De acordo com ele, há acordo de compartilhamento de equipamentos, recursos e informações, de maneira constante, para evitar desastres e perdas.

Entre os equipamentos utilizados em cooperação estão até mesmo aviões. “Contratamos aviões em conjunto para ficar à disposição nesses momentos mais críticos, e também há toda uma comunicação. Sabendo que uma empresa está precisando, outra se desloca para ajudar porque há monitoramento e divisão da informação na tentativa de, principalmente, evitar o incêndio”, detalha o presidente da entidade.

Diferentes combates

Ramires explica que, ao menor foco, é preciso agir com rapidez porque, diante das condições climáticas atuais, muito rapidamente um foco de calor se transforma em incêndio florestal.

“No caso do Pantanal, existem áreas de muito difícil acesso, focos localizados em áreas muito inacessíveis de propriedades, por exemplo. No nosso caso já é mais fácil, nossas áreas são cortadas, com várias vias de acesso, então isso ajuda”, reconhece.

Corpo de Bombeiros Militar combatendo incêndios em MS (Foto: Edemir Rodrigues).

Essas corporações também contam com o apoio do Corpo de Bombeiros em áreas localizadas próximas às cidades. “Ocorre que nossa maior produção está longe das cidades”, aponta Ramires.

Por isso, é realizado treinamento ostensivo antes do período de seca, com ajuda do Corpo de Bombeiros para a formação de brigadas e treinamento de pessoas que poderão coordenar ações dos brigadistas.

Apesar de não serem uma exigência legal, a presença de brigadas de incêndio nas propriedades rurais é uma prática recomendada por entidades como a Reflore e a Famasul (Federação de Agricultura e Pecuária de MS).

“As brigadas voluntárias podem atuar nas comunidades onde estão, ajudando a conscientizar as pessoas quanto aos riscos de se utilizar o fogo, bem como podem fazer o primeiro combate em situações onde o incêndio está em fase inicial”, explica Tolentino.

Consciência

“No entanto, o melhor é a prevenção, é não deixar o fogo acontecer”, adverte. “Mas a prevenção exige um trabalho coletivo”, completa.

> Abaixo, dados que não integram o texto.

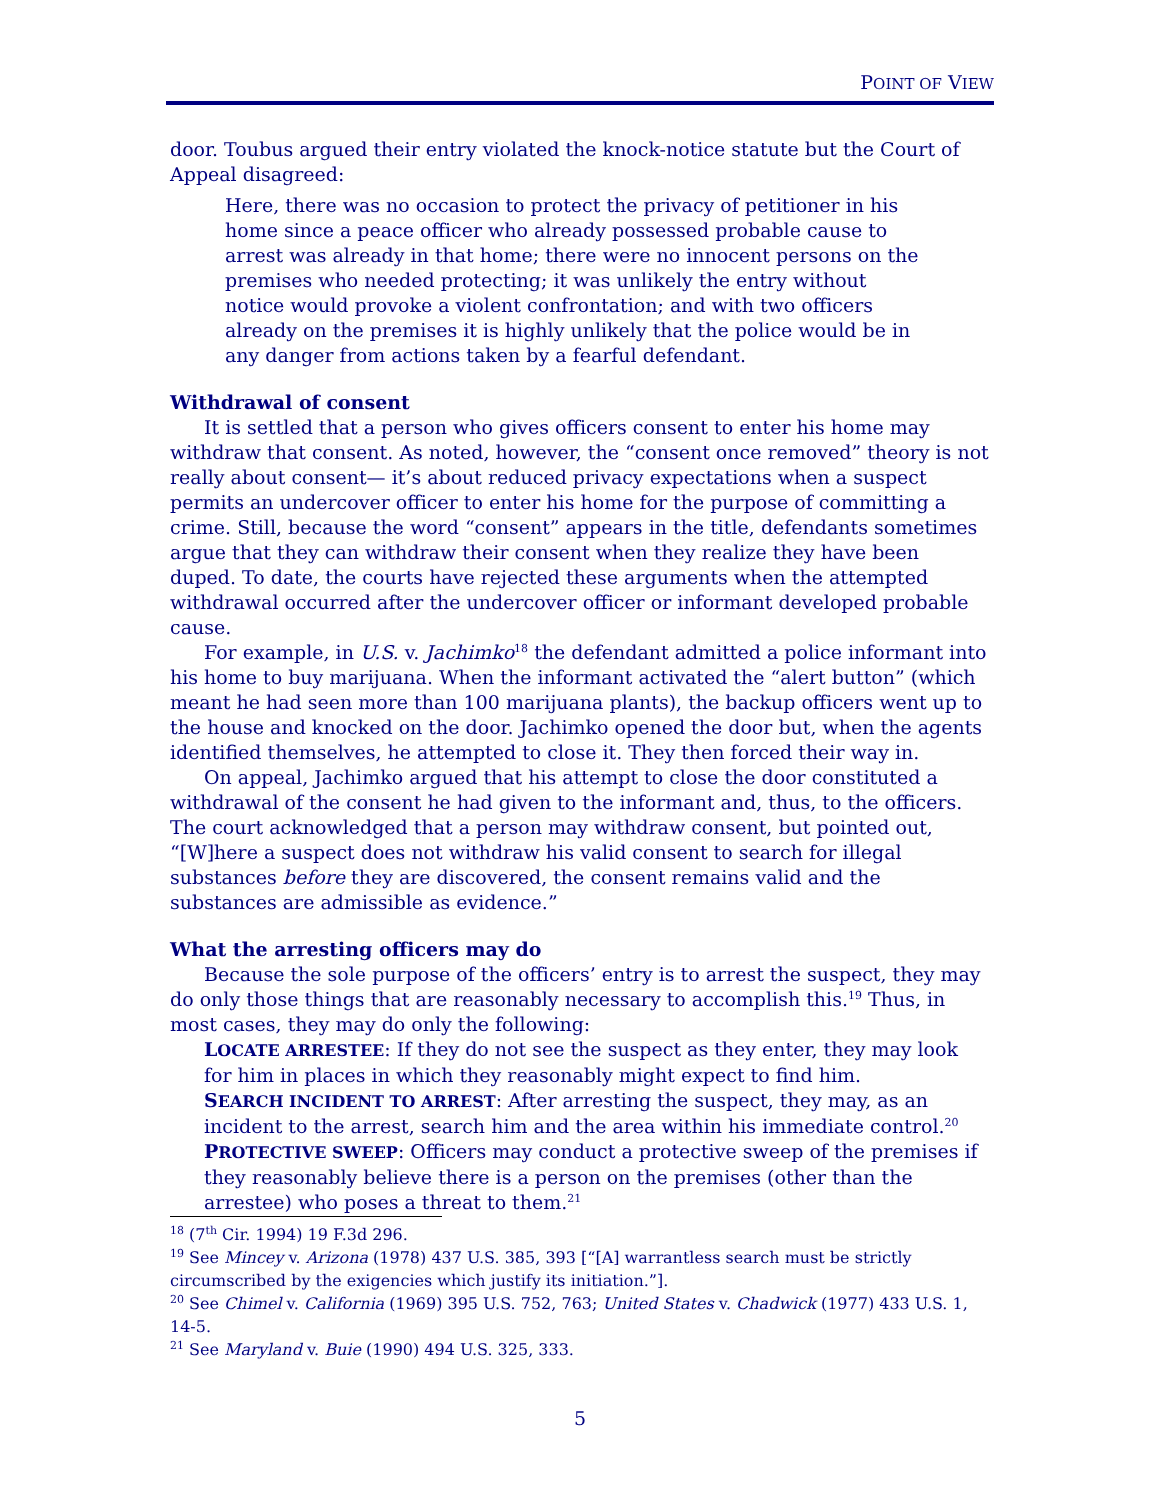POINT OF VIEW
door. Toubus argued their entry violated the knock-notice statute but the Court of Appeal disagreed:
Here, there was no occasion to protect the privacy of petitioner in his home since a peace officer who already possessed probable cause to arrest was already in that home; there were no innocent persons on the premises who needed protecting; it was unlikely the entry without notice would provoke a violent confrontation; and with two officers already on the premises it is highly unlikely that the police would be in any danger from actions taken by a fearful defendant.
Withdrawal of consent
It is settled that a person who gives officers consent to enter his home may withdraw that consent. As noted, however, the “consent once removed” theory is not really about consent— it’s about reduced privacy expectations when a suspect permits an undercover officer to enter his home for the purpose of committing a crime. Still, because the word “consent” appears in the title, defendants sometimes argue that they can withdraw their consent when they realize they have been duped. To date, the courts have rejected these arguments when the attempted withdrawal occurred after the undercover officer or informant developed probable cause.
For example, in U.S. v. Jachimko<sup>18</sup> the defendant admitted a police informant into his home to buy marijuana. When the informant activated the “alert button” (which meant he had seen more than 100 marijuana plants), the backup officers went up to the house and knocked on the door. Jachimko opened the door but, when the agents identified themselves, he attempted to close it. They then forced their way in.
On appeal, Jachimko argued that his attempt to close the door constituted a withdrawal of the consent he had given to the informant and, thus, to the officers. The court acknowledged that a person may withdraw consent, but pointed out, “[W]here a suspect does not withdraw his valid consent to search for illegal substances before they are discovered, the consent remains valid and the substances are admissible as evidence.”
What the arresting officers may do
Because the sole purpose of the officers’ entry is to arrest the suspect, they may do only those things that are reasonably necessary to accomplish this.<sup>19</sup> Thus, in most cases, they may do only the following:
LOCATE ARRESTEE: If they do not see the suspect as they enter, they may look for him in places in which they reasonably might expect to find him.
SEARCH INCIDENT TO ARREST: After arresting the suspect, they may, as an incident to the arrest, search him and the area within his immediate control.<sup>20</sup>
PROTECTIVE SWEEP: Officers may conduct a protective sweep of the premises if they reasonably believe there is a person on the premises (other than the arrestee) who poses a threat to them.<sup>21</sup>
<sup>18</sup> (7<sup>th</sup> Cir. 1994) 19 F.3d 296.
<sup>19</sup> See Mincey v. Arizona (1978) 437 U.S. 385, 393 [“[A] warrantless search must be strictly circumscribed by the exigencies which justify its initiation.”].
<sup>20</sup> See Chimel v. California (1969) 395 U.S. 752, 763; United States v. Chadwick (1977) 433 U.S. 1, 14-5.
<sup>21</sup> See Maryland v. Buie (1990) 494 U.S. 325, 333.
5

Empresas, entidades, Corpo de Bombeiros, governos. Mesmo se todos esses esforços estiverem focados nos combates às chamas, mas não houver conscientização individual de cada cidadão, essa “guerra” já está perdida.

Para ele, a prevenção precisa ocorrer em todos os ambientes, na cidade e no campo. Em propriedades rurais, o fogo destrói patrimônios, maquinários, ferramentas, mas também destrói patrimônios naturais.

Por isso, o pedido é pela prevenção. “Se prepare, faça os aceiros, tenha seus equipamentos de combate para uma eventual emergência, nem que seja uma bomba d’água”, detalha Ramires.

Tragédia florestal

Em junho de 2017, um enorme incêndio florestal causou a morte de 64 pessoas e deixou mais de 200 feridas na região central de Portugal.

O calor intenso, o tempo seco e o vento forte contribuíram para que as chamas se alastrassem com muita rapidez e a catástrofe ganhasse proporções inéditas. Muitas pessoas morreram carbonizadas dentro de seus carros em uma estrada cercada pela floresta.

Mais de 1.600 homens, 495 veículos, e 15 aeronaves foram mobilizados para conter o fogo. As equipes, no entanto, tiveram dificuldades de se aproximar da região porque as labaredas eram intensas. Foram necessários 5 dias para acabar com o incêndio.

Prevenção salva

Na cidade, o risco permanece. O representante lembra que o fogo promove prejuízos econômicos, mas também coloca em risco a saúde e a vida das pessoas.

“O cidadão precisa saber que não pode deixar isso acontecer. O fogo nesse momento de seca é uma atitude, principalmente na cidade, de enorme risco à saúde, ao patrimônio e à vida”, reforça Ramires.

“Não faça fogo na estrada, não jogue lixo na via, tudo isso gera risco de incêndio. Não ponha fogo neste momento, infelizmente o fogo não respeita limite. Se colocar aqui, pode acabar em São Paulo ou no Pantanal, todo mundo deve se preocupar”, finaliza.